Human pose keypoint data
☆ ☆ ☆ ☆ ☆
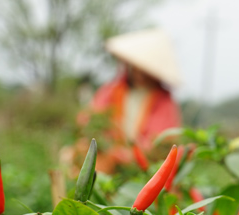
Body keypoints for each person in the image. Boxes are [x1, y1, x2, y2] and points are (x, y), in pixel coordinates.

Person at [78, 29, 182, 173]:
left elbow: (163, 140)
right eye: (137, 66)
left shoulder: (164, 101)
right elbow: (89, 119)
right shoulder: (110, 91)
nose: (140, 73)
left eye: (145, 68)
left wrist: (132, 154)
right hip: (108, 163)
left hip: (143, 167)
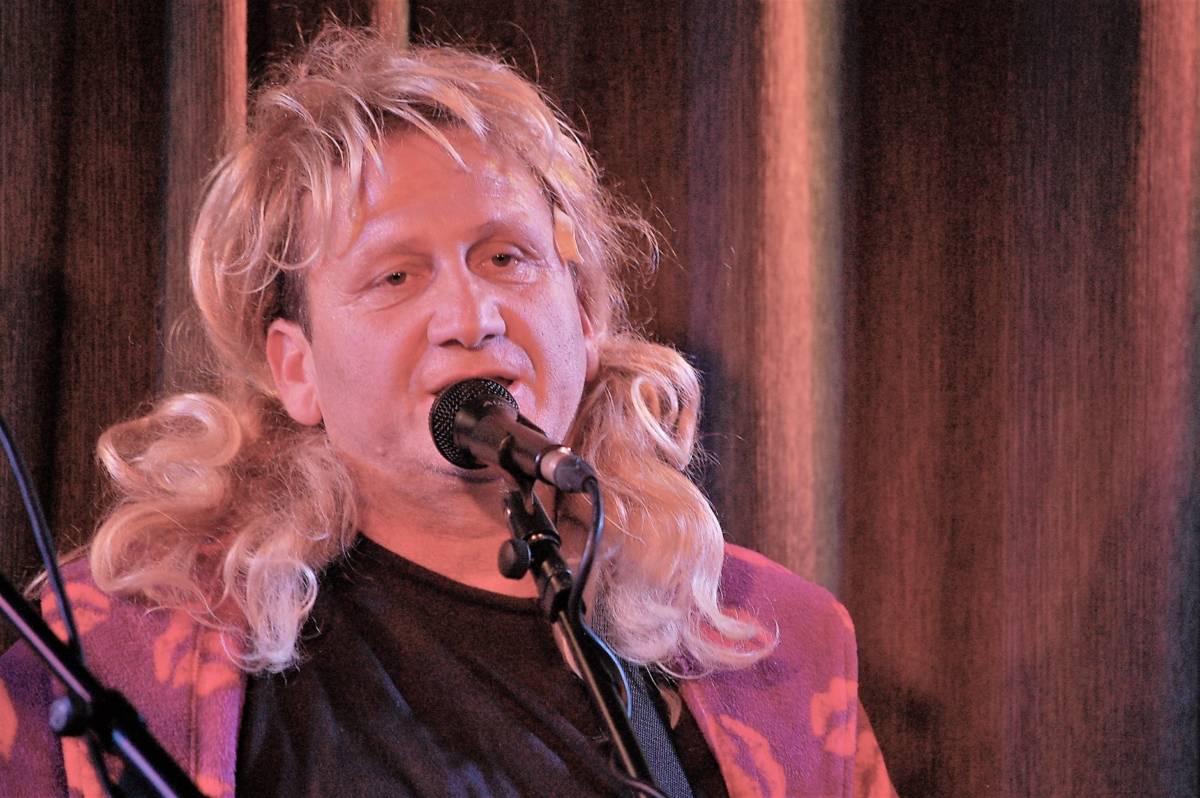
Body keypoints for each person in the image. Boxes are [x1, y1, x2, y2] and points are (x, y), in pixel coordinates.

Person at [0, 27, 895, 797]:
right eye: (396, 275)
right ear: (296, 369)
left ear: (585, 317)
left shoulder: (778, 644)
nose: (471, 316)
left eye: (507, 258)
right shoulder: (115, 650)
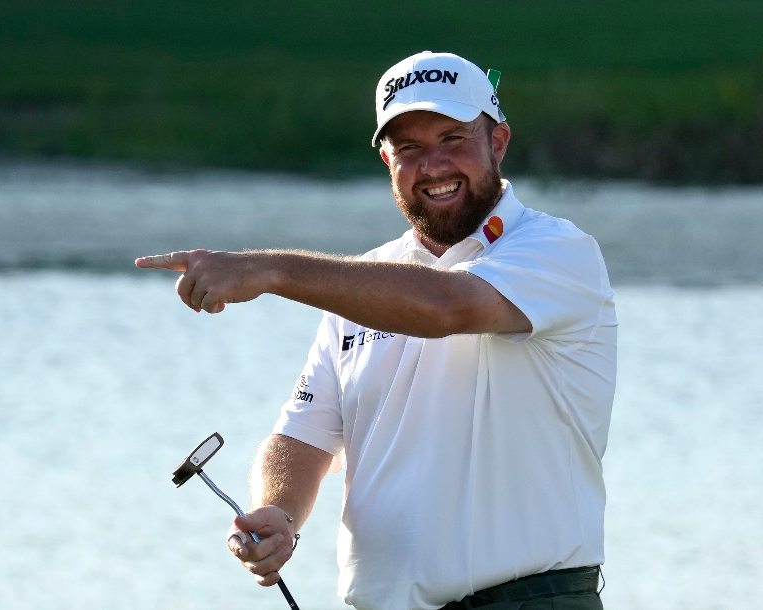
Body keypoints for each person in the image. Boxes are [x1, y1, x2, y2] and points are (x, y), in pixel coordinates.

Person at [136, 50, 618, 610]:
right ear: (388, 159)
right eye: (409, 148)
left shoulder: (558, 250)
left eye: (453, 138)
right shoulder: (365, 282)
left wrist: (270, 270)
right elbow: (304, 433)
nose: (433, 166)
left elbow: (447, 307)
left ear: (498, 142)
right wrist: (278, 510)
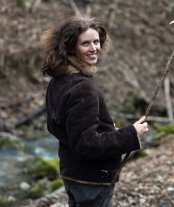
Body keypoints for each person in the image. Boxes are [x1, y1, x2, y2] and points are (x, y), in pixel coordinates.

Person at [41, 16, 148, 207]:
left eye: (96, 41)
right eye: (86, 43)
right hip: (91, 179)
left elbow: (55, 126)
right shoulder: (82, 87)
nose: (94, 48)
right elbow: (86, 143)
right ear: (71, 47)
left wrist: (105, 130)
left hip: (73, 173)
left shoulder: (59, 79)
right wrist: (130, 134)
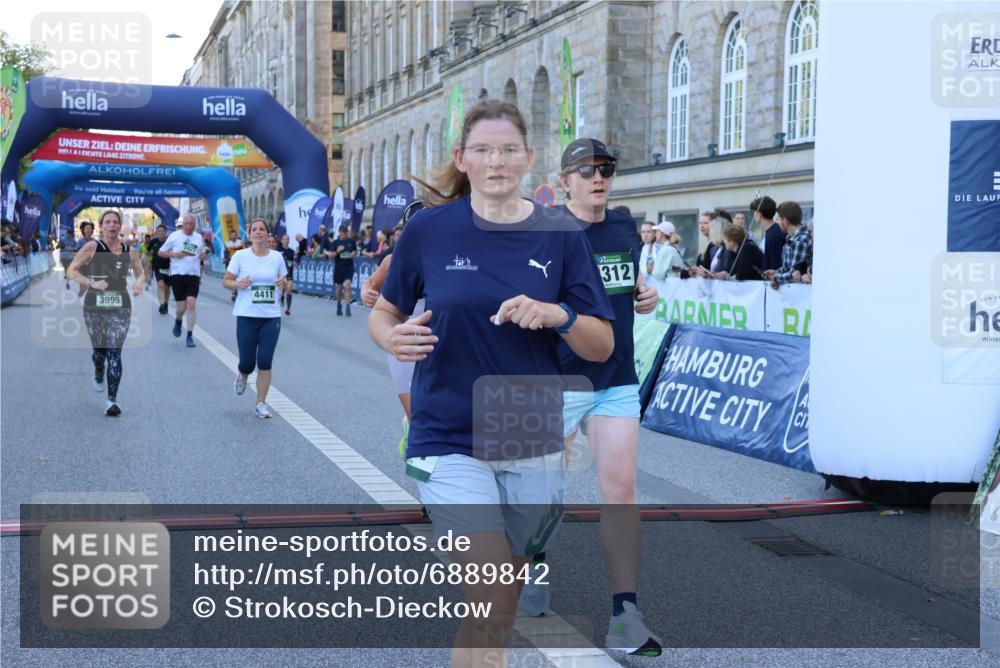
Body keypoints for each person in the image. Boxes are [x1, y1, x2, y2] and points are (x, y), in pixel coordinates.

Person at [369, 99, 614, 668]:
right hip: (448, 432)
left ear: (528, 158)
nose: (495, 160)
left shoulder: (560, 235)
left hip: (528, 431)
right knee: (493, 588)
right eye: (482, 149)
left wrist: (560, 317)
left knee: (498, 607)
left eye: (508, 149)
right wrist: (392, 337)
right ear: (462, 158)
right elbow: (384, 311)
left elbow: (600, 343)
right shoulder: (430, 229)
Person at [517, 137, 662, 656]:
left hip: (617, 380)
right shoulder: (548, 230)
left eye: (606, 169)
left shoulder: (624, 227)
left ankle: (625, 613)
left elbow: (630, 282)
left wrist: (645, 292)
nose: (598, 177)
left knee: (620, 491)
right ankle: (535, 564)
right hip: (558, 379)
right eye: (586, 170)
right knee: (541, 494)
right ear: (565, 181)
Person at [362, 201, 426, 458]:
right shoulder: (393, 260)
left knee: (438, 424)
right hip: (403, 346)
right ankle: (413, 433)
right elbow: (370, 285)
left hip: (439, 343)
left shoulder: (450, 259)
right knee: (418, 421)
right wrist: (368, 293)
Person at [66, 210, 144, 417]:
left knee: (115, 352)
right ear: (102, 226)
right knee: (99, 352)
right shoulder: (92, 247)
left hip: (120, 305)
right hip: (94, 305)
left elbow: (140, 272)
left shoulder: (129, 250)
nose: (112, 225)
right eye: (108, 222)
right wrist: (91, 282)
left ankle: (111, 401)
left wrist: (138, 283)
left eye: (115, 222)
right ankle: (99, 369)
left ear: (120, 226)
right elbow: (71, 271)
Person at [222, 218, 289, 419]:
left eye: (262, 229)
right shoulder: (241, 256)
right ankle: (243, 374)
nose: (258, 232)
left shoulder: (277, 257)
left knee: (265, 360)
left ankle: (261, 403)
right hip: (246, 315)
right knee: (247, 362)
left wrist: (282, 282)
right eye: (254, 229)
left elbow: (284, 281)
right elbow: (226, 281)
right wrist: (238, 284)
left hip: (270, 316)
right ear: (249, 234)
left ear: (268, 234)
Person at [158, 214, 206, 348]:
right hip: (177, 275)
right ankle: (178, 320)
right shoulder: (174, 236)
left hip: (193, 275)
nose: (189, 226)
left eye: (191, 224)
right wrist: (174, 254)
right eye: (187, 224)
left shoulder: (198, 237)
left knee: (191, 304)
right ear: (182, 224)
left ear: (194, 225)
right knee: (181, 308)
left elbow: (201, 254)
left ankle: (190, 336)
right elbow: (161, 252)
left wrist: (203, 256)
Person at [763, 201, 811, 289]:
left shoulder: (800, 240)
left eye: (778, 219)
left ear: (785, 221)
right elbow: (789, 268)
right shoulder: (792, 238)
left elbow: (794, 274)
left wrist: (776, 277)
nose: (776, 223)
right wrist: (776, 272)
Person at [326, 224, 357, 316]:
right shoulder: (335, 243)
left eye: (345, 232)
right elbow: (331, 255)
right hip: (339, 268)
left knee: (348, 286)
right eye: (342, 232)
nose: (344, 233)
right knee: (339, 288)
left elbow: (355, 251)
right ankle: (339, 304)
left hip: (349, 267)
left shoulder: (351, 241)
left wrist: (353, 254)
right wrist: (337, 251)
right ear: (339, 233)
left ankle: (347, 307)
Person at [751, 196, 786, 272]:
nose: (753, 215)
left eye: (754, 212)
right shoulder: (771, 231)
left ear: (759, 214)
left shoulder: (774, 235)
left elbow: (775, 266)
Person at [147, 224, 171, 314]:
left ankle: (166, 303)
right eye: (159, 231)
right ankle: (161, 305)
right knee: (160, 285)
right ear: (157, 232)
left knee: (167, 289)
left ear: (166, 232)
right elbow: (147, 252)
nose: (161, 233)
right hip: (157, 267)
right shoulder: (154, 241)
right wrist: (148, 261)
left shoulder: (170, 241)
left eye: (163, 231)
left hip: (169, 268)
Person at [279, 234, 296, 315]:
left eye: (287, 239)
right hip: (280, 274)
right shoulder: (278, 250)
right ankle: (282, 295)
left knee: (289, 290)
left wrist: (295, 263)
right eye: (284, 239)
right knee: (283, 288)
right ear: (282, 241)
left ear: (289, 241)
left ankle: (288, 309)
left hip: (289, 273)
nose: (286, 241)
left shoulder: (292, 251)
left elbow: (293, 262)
☆ ☆ ☆ ☆ ☆
» **The task**
Give the lines again exactly, starting where the entries begin and stopping once the line with "right elbow: (89, 119)" is included; pictures are not copied.

» **Output for this task**
Body keypoints for each person in the image. Boxes are [x1, y1, x2, y2] and points are (x, y), in pixel coordinates.

Person at [78, 29, 182, 173]:
left elbow: (163, 140)
right eye: (137, 66)
left shoulder: (164, 101)
right elbow: (89, 119)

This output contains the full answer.